Henry Wadsworth Longfellow, ed. Poems of Places: An Anthology in 31 Volumes.
Greece and Turkey in Europe: Vol. XIX. 1876–79.
Delphi
By Aubrey Thomas de Vere (18141902)I
I go contented, having seen it once;
Yet here awhile remain, prisoner well-pleased
Of reboant winds. Within this mountain cove
Their sound alone finds entrance. Lightly the waves,
Rolled from the outer to the inner bay,
Dance in blue silver o’er the silver sands;
While, like a chain-bound antelope by some child
Mocked oft with tempting hand and fruit upheld,
Our quick caique vaults up among the reeds,
The ripples that plunge past it upward sending
O’er the gray margin matted with sea-pink
Ripplings of light. The moon is veiled; a mile
Below the mountain’s eastern range it hangs:
Yon gleam is but its reflex, from white clouds
Scattered along Parnassian peaks of snow.
Fruition hath of what this morn was mine:
O’er many a beauteous scene at once she broods,
And feeds on joys without confusion blent
Like mingling sounds or odors.
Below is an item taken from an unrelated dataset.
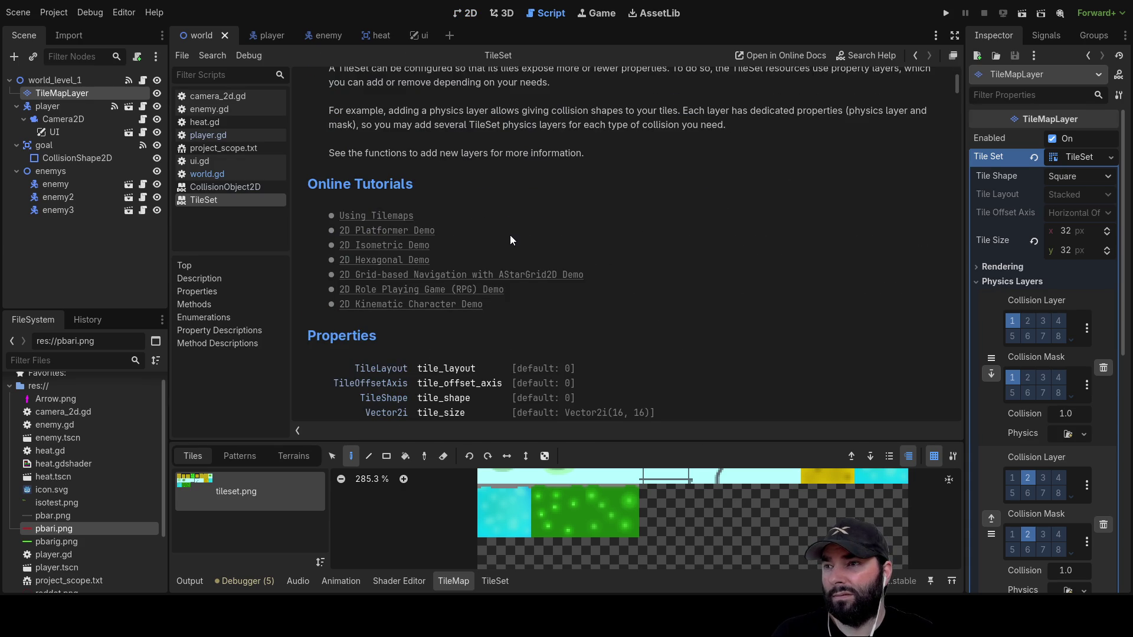
scroll(478, 284, down, 5)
Now she rests
On that serene expanse (the confluence
Of three long vales) in sweetness upward heaved,
Ample and rich as Juno’s breast what time
The Thunderer’s breath in sleep moves over it:
Bathes in those runnels now, that raced in light
This morn as at some festival of streams,
Through arbutus and ilex, wafting each
Upon its glassy track a several breeze,
Each with its tale of joy or playful sadness.
Fair nymphs, by great Apollo’s fall untouched!
Sing, sing forever! When did golden Phœbus
Look sad one moment for a fair nymph’s fall?
Of hoary olives; rocks like walls beside,
Never by Centaur trod, though these fresh gales
Give man the Centaur’s strength. Again I mount,
From cliff to cliff, from height to height ascend;
Glitters Castalia’s Fount; I see, I touch it!
That rift once more I reach, the oracular seat,
Whose arching rocks half meet in air suspense;
’Twixt them is one blue streak of heaven; hard by
Dim temples hollowed in the stone, for rites
Mysterious shaped, or mansions of the dead:
Released, I turn, and see, far, far below,
A vale so rich in floral garniture,
And perfume from the orange and the sea,
So girt with white peaks flashing from sky chasms,
So lighted with the vast blue dome of heaven,
So lulled with music from the winds and waves,
The guest of Phœbus claps his hands and shouts,
“There is but one such spot; from heaven Apollo
Beheld; and chose it for his earthly shrine!”